Sofia ‘I really enjoy all the little contradictory moments in the piece where we say one thing verbally but show something else with our physicality. For example, when Kate is standing on my back after pushing me down but I’m still saying ‘It just feels so good to be where I am today, thank you’ or when Rachel is doing her beauty queen speech trying to say important and serious things but undermines herself with her body language.’

Rachel ‘There’s a disco section in the piece that takes an unexpected turn. I’m not moving at this point, so I get to watch the others dance a disco routine like you’ve never seen before. I won’t give too much away, but it’s always a great feeling to watch the others perform and remind myself just how funny they are. It feels really exciting to be up on stage with them.’
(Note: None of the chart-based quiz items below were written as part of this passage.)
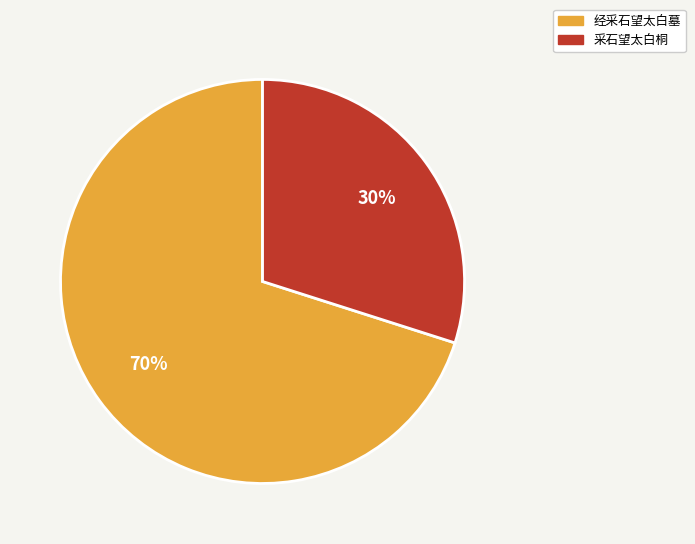

Approximately how many times larger is the value at 经采石望太白墓 compared to 采石望太白桐?

2.3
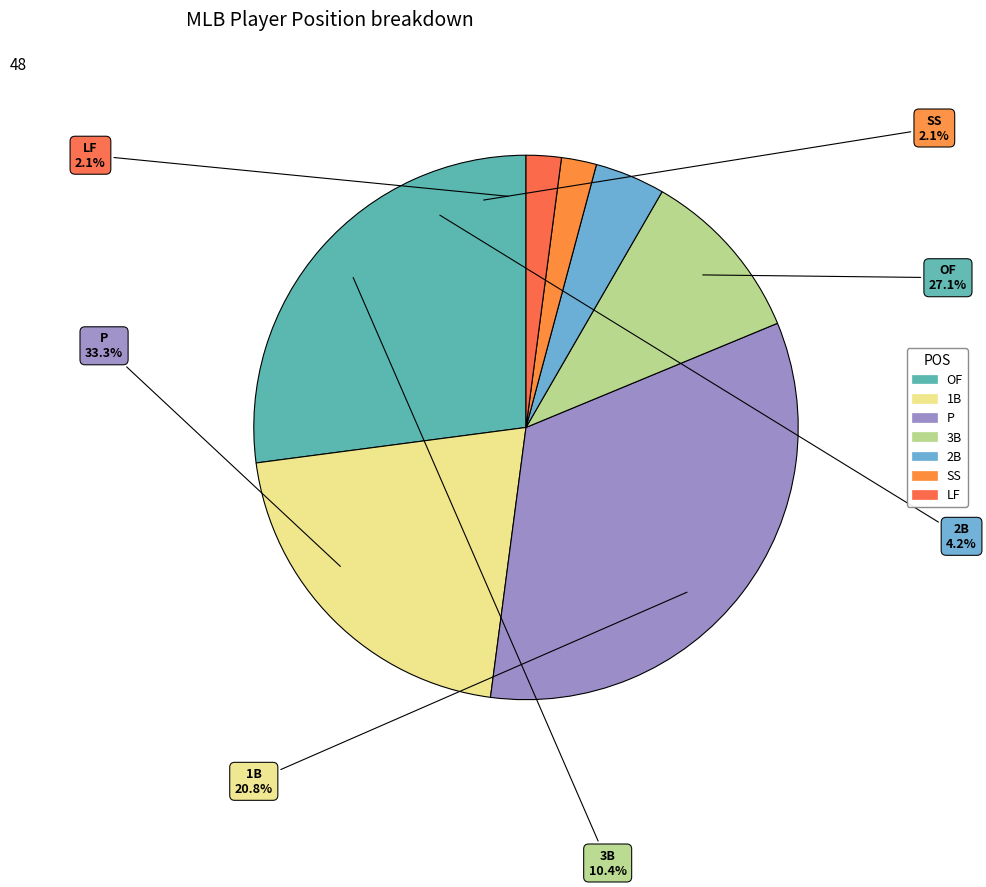

Combined, what portion of the pie is P and OF?

60.4%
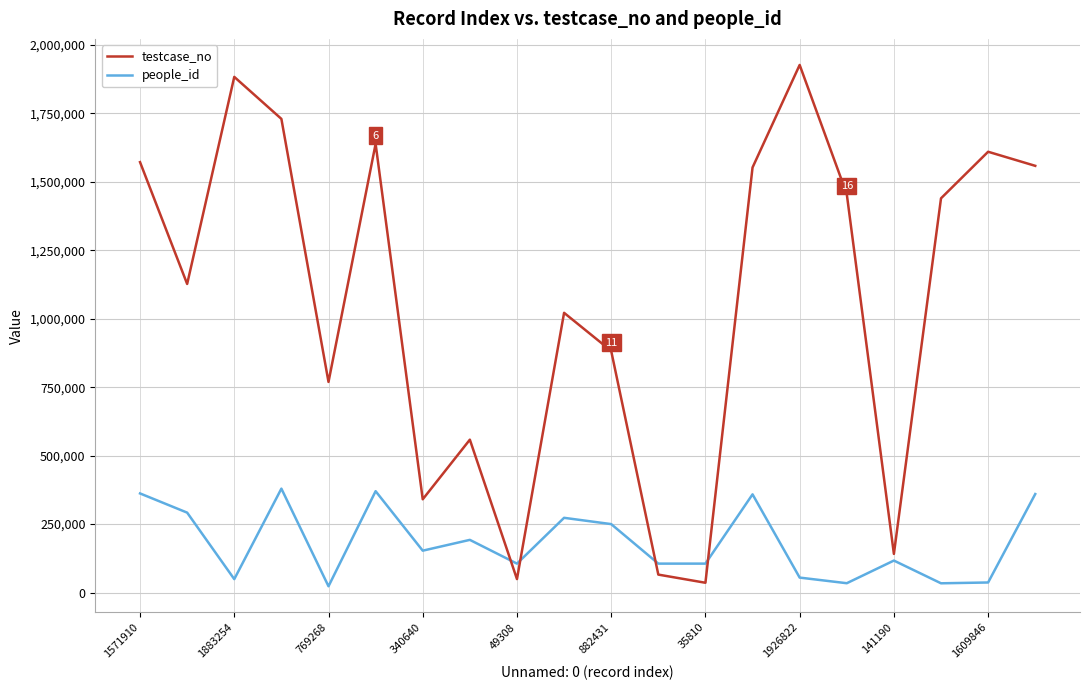

What is the greatest value displayed?

1926823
What’s your advice for other aspiring comedy dance choreographers?

Cake in the face is always funny! Jokes aside, I think we’re often told – those of us who have trained in ‘the arts’ in some capacity – to stay away from the obvious. But I think the obvious and straightforward can be the most effective when you want to be funny. Laughing is something spontaneous and is often a reaction to something you know a lot about. If you try and obscure a joke too much, it is probably not a joke.

Also put the things you think are funny into your work. If you think it’s funny, chances are that other people will think it’s funny too. The moments which are funny and tragic we find are often the ones which have most impact.

What’s next for Gracefool Collective?

We will be going to Edinburgh Fringe in August as we have been selected for Underbelly Untapped, which is a programme that supports and mentors fantastic pieces of new writing (which we’re pretty pleased about as a dance company!)

We’re doing a full run from the 4th to the 27th, with a preview on the 3rd, of August and we’re majorly excited about it, and also a little bit scared. It’s a big financial risk going to Edinburgh so we will be running a Kickstarter from the 13th of May, as well as putting on two events in Leeds to help us raise funds.

Gracefool Collective will be performing This Really is too Much Camden People’s Theatre Saturday 27 and Sunday 28 May.

This really is too much from CC on Vimeo.